WorldNetDaily has predictably served up another example of attacking Muslims for using the very same religious-freedom law it has praised Christians for invoking.
Bob Unruh writes in a March 31 article about “a case brought by Mohammed Ali Chaudry and the Islamic Society of Basking Ridge against Bernards Township, [New Jersey],” which is trying to build a mosque, a case that in part involves “the apparent intervention of the Obama administration against the local government, even while the public hearings over the project were ongoing.”
As is WND’s biased standard, Unruh quotes only opponents of the mosque, as is to be expected given that he’s merely rewriting a press release from the right-wing Thomas More Law Center, which is representing mosque opponents who apparently don’t want to be held accountable for their words. Unruh also quotes Karen Lugo, whom he describes only as “a specialist on constitutional law and zoning issues” (a turn of phrase straight from the Thomas More press release), not mentioning that she’s an anti-Muslim activist whose real expertise is manipulating local zoning laws to stop mosques from being built.
That’s what seems to be the case here, in which the township required that the mosque have more than twice as many parking spaces than it requires for a similarly sized church. Unruh does acknowledge this, but also complained that the Department of Justice, “under an agenda imposed by Obama, sued Bernards Township” over the planned mosque.
What Unruh doesn’t mention, however, is that the “agenda” the DOJ is using is the federal Religious Land Use and Institutional Persons Act, and as a real news outlet reported, a federal judge found Bernards Township guilty of violating it by demanding an excessive number of parking spaces in denying zoning for the mosque after a four-year battle.
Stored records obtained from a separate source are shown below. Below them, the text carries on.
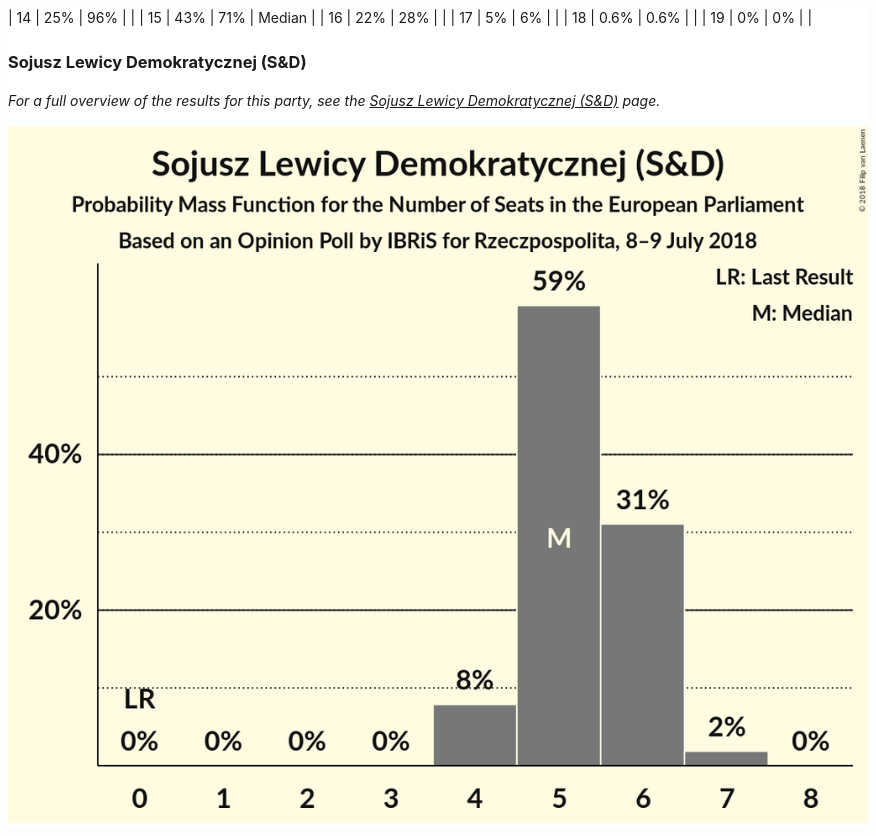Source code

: | 14 | 25% | 96% |  |
| 15 | 43% | 71% | Median |
| 16 | 22% | 28% |  |
| 17 | 5% | 6% |  |
| 18 | 0.6% | 0.6% |  |
| 19 | 0% | 0% |  |

### Sojusz Lewicy Demokratycznej (S&D)

*For a full overview of the results for this party, see the [Sojusz Lewicy Demokratycznej (S&D)](party-sojuszlewicydemokratycznejsd.html) page.*

![Graph with seats probability mass function not yet produced](2018-07-09-IBRiS-seats-pmf-sojuszlewicydemokratycznejsd.png "Seats Probability Mass Function")
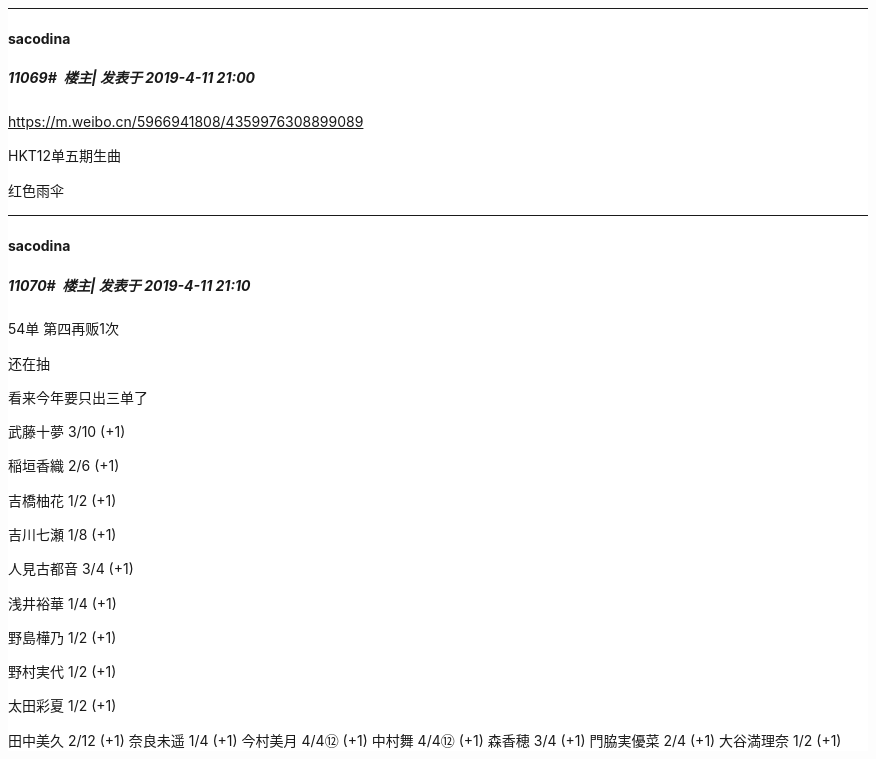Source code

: 

-----

####  sacodina  
##### 11069#         楼主| 发表于 2019-4-11 21:00




https://m.weibo.cn/5966941808/4359976308899089


HKT12单五期生曲

红色雨伞







-----

####  sacodina  
##### 11070#         楼主| 发表于 2019-4-11 21:10




54单 第四再贩1次

还在抽

看来今年要只出三单了


武藤十夢 3/10 (+1)

稲垣香織 2/6 (+1)

吉橋柚花 1/2 (+1)


吉川七瀬 1/8 (+1)

人見古都音 3/4 (+1)

浅井裕華 1/4 (+1)

野島樺乃 1/2 (+1)

野村実代 1/2 (+1)

太田彩夏 1/2 (+1)


田中美久 2/12 (+1)
奈良未遥 1/4 (+1)
今村美月 4/4⑫ (+1)
中村舞 4/4⑫ (+1)
森香穂 3/4 (+1)
門脇実優菜 2/4 (+1)
大谷満理奈 1/2 (+1)
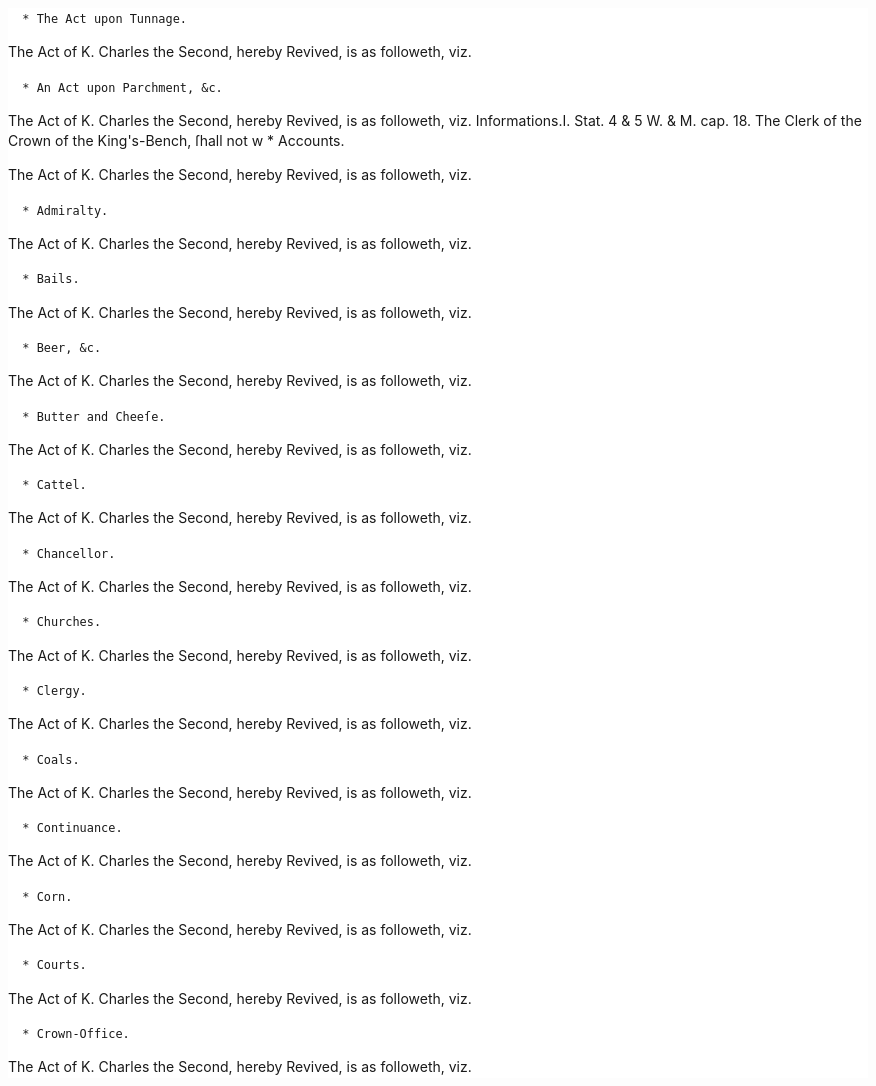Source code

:       * The Act upon Tunnage.

The Act of K. Charles the Second, hereby Revived, is as followeth, viz.

      * An Act upon Parchment, &c.

The Act of K. Charles the Second, hereby Revived, is as followeth, viz.
Informations.I. Stat. 4 & 5 W. & M. cap. 18. The Clerk of the Crown of the King's-Bench, ſhall not w
      * Accounts.

The Act of K. Charles the Second, hereby Revived, is as followeth, viz.

      * Admiralty.

The Act of K. Charles the Second, hereby Revived, is as followeth, viz.

      * Bails.

The Act of K. Charles the Second, hereby Revived, is as followeth, viz.

      * Beer, &c.

The Act of K. Charles the Second, hereby Revived, is as followeth, viz.

      * Butter and Cheeſe.

The Act of K. Charles the Second, hereby Revived, is as followeth, viz.

      * Cattel.

The Act of K. Charles the Second, hereby Revived, is as followeth, viz.

      * Chancellor.

The Act of K. Charles the Second, hereby Revived, is as followeth, viz.

      * Churches.

The Act of K. Charles the Second, hereby Revived, is as followeth, viz.

      * Clergy.

The Act of K. Charles the Second, hereby Revived, is as followeth, viz.

      * Coals.

The Act of K. Charles the Second, hereby Revived, is as followeth, viz.

      * Continuance.

The Act of K. Charles the Second, hereby Revived, is as followeth, viz.

      * Corn.

The Act of K. Charles the Second, hereby Revived, is as followeth, viz.

      * Courts.

The Act of K. Charles the Second, hereby Revived, is as followeth, viz.

      * Crown-Office.

The Act of K. Charles the Second, hereby Revived, is as followeth, viz.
WND has repeatedly praised Christian organizations who invoked RLUIPA against alleged municipal discrimination.
Unruh says nothing about RLUIPA being the basis for the legal action, even though the Thomas More press release did — just like Unruh’s WND colleague Leo Hohmann failed to do in writing about a similar legal action regarding a proposed Michigan mosque.
The headline on Unruh’s article calls the legal action “mosque lawfare.” We’re pretty sure WND used the term “church lawfare” to describe any Christian organization that invoked RLUIPA.